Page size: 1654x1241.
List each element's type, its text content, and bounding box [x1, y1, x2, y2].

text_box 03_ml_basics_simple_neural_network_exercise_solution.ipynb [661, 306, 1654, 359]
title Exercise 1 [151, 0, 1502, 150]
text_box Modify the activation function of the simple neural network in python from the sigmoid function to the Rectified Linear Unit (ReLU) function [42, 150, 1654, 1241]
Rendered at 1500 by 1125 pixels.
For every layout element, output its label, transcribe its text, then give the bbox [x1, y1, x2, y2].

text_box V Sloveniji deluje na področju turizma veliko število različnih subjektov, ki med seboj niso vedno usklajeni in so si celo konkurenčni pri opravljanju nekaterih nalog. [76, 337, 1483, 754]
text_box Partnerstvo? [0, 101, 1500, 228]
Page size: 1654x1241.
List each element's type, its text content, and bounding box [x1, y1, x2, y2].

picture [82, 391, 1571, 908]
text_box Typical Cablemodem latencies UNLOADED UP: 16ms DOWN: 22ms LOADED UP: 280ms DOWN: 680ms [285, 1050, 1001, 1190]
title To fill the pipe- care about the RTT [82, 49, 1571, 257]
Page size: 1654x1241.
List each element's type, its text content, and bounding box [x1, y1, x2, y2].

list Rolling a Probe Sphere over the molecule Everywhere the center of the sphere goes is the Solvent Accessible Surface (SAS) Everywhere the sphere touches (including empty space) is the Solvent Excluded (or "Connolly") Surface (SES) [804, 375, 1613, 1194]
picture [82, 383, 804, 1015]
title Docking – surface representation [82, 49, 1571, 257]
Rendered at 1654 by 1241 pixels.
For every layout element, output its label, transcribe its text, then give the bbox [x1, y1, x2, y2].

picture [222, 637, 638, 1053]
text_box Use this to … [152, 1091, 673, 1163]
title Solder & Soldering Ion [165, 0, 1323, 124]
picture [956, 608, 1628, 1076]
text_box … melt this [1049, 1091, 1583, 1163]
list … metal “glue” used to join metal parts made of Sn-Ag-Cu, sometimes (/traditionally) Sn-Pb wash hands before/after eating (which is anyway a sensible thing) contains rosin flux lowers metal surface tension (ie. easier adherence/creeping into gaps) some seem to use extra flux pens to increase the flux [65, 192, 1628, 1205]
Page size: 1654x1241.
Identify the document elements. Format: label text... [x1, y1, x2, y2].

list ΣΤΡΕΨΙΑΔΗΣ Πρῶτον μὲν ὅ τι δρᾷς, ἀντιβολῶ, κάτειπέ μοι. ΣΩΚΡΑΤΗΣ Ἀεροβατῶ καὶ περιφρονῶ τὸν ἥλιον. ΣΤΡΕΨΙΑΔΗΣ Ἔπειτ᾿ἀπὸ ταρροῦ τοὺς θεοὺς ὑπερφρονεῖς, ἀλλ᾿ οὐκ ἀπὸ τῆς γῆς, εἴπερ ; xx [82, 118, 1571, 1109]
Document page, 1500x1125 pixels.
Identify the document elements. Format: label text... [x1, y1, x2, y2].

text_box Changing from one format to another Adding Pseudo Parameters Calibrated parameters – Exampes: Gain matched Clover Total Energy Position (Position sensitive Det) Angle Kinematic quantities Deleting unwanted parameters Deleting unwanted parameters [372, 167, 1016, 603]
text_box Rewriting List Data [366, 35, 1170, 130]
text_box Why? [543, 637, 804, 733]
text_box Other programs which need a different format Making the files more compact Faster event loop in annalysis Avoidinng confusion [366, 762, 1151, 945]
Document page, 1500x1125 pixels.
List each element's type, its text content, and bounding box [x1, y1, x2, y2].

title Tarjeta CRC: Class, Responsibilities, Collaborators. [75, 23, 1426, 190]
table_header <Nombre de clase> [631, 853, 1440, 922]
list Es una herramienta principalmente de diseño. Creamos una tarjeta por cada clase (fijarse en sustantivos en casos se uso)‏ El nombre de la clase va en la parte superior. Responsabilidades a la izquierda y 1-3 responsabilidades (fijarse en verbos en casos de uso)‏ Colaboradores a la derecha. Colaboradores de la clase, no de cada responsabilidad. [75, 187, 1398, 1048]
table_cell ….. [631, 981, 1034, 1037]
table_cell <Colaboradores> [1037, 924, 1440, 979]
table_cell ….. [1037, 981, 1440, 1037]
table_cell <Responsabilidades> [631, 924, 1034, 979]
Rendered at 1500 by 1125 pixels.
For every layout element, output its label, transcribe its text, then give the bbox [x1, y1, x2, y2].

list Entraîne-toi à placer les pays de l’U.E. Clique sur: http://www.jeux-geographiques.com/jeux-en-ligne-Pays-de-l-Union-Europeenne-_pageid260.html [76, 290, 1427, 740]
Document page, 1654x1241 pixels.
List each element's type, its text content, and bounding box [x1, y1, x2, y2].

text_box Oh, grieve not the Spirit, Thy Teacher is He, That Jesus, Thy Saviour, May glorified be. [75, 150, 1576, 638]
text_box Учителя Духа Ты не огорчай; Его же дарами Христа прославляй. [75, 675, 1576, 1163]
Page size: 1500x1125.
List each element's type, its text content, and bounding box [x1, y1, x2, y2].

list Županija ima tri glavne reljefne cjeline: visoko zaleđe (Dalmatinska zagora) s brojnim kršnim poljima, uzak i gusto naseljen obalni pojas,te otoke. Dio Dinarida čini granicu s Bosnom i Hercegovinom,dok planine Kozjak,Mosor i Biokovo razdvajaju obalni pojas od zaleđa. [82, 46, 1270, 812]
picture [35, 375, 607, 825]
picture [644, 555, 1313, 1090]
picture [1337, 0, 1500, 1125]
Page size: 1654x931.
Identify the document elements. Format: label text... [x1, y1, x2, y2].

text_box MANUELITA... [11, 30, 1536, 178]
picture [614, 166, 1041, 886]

THE REQUEST
Extract the data above, reproducing each line exactly, from the start of the data through the line that contains "text_box Partnerstvo? [0, 101, 1500, 228]", inclusive.

TASK ANSWER
Page size: 1654x1241.
List each element's type, its text content, and bounding box [x1, y1, x2, y2].

text_box 03_ml_basics_simple_neural_network_exercise_solution.ipynb [661, 306, 1654, 359]
title Exercise 1 [151, 0, 1502, 150]
text_box Modify the activation function of the simple neural network in python from the sigmoid function to the Rectified Linear Unit (ReLU) function [42, 150, 1654, 1241]
Rendered at 1500 by 1125 pixels.
For every layout element, output its label, transcribe its text, then give the bbox [x1, y1, x2, y2].

text_box V Sloveniji deluje na področju turizma veliko število različnih subjektov, ki med seboj niso vedno usklajeni in so si celo konkurenčni pri opravljanju nekaterih nalog. [76, 337, 1483, 754]
text_box Partnerstvo? [0, 101, 1500, 228]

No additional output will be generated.